(AVAILABLE DATA begins)

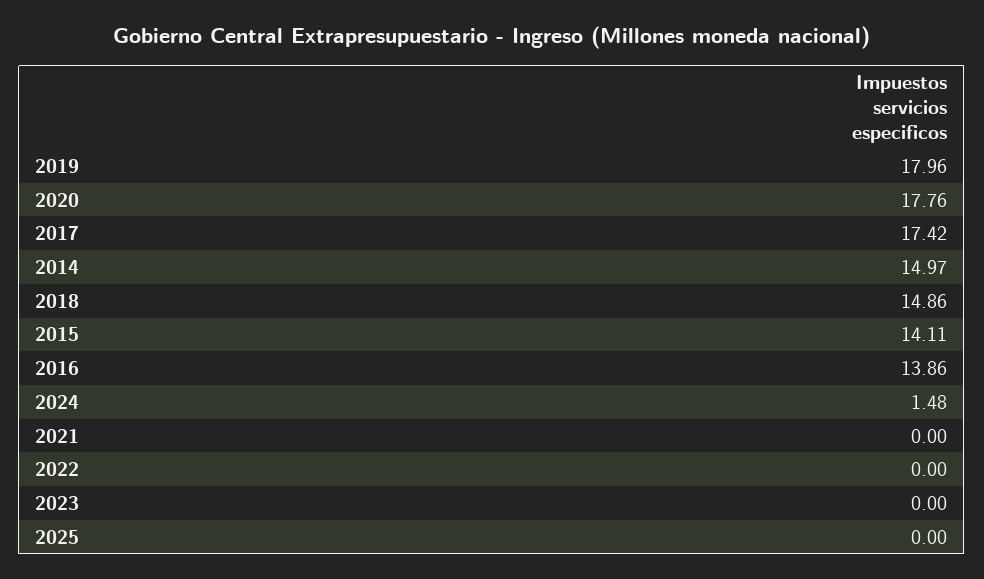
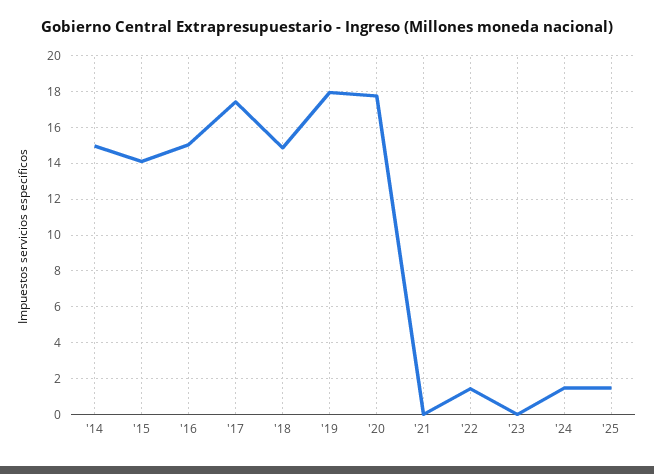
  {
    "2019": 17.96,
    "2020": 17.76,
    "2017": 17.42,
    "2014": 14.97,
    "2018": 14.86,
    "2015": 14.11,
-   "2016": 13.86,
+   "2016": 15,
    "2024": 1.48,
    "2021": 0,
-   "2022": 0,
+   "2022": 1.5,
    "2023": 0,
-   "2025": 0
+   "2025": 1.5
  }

(AVAILABLE DATA ends)
(AVAILABLE DATA begins)

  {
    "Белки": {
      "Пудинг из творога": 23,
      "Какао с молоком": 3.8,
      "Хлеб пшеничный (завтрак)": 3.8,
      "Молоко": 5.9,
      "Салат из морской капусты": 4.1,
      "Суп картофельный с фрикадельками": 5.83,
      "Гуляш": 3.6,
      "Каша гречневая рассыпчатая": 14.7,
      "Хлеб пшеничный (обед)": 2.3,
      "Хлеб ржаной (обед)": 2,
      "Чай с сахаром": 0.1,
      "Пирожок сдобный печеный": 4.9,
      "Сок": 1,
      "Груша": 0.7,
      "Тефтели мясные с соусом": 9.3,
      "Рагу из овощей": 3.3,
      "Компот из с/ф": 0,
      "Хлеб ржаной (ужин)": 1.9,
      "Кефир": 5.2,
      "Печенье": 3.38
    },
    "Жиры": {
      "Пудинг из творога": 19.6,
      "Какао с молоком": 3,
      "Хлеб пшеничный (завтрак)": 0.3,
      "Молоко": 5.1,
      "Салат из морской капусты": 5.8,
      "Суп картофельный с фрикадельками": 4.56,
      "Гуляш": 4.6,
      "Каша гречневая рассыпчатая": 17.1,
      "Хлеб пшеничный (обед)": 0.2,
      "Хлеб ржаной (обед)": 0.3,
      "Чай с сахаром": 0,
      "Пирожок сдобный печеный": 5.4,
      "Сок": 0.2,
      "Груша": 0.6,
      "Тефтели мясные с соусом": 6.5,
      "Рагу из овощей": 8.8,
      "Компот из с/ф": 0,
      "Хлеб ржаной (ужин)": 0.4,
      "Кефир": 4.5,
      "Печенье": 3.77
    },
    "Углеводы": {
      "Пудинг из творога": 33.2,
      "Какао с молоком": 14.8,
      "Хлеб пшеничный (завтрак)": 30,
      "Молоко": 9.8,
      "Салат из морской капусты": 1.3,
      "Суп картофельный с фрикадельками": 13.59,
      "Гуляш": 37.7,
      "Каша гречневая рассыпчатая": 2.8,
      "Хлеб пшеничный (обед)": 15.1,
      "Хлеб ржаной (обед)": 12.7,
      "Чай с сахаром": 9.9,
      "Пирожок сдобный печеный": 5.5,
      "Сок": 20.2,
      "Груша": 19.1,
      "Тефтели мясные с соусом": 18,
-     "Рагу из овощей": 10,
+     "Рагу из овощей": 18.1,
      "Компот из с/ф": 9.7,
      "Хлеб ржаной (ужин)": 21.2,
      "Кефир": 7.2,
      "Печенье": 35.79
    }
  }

(AVAILABLE DATA ends)
(AVAILABLE DATA begins)

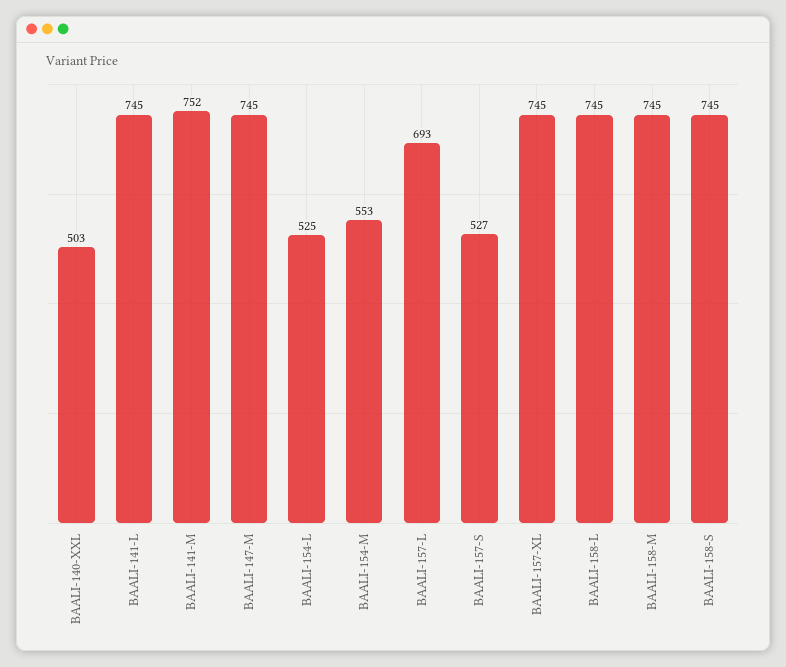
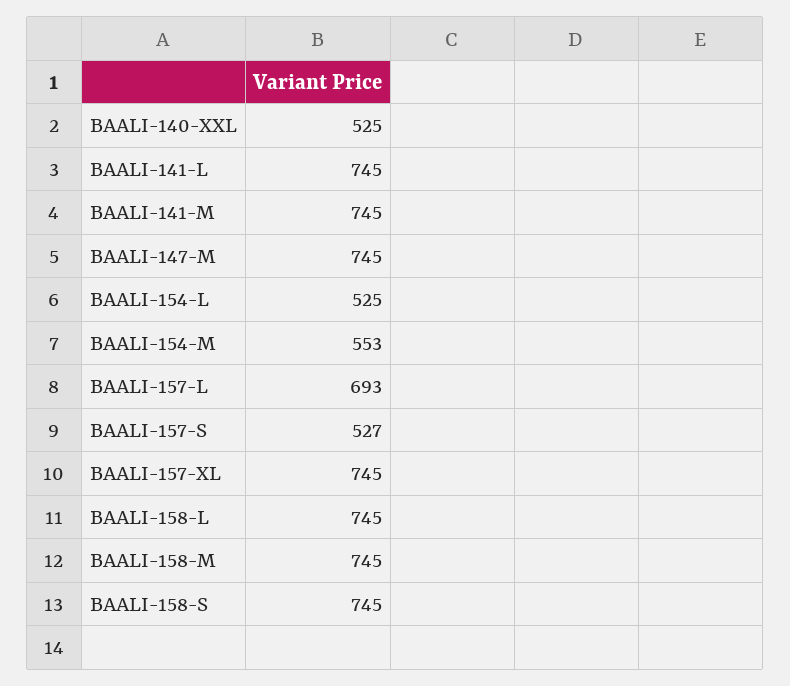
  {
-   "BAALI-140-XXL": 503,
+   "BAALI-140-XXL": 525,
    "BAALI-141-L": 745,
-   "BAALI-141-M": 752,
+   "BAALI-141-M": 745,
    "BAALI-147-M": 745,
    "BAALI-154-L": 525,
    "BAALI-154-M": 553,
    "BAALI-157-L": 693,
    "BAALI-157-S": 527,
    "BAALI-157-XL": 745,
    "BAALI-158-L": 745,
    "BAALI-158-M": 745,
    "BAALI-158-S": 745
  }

(AVAILABLE DATA ends)

### PROBLEM DESCRIPTION
Please copy each line of the material that has the string "сахаром" somewhere in it.

### SOLUTION FOR THIS EXERCISE
      "Чай с сахаром": 0.1,
      "Чай с сахаром": 0,
      "Чай с сахаром": 9.9,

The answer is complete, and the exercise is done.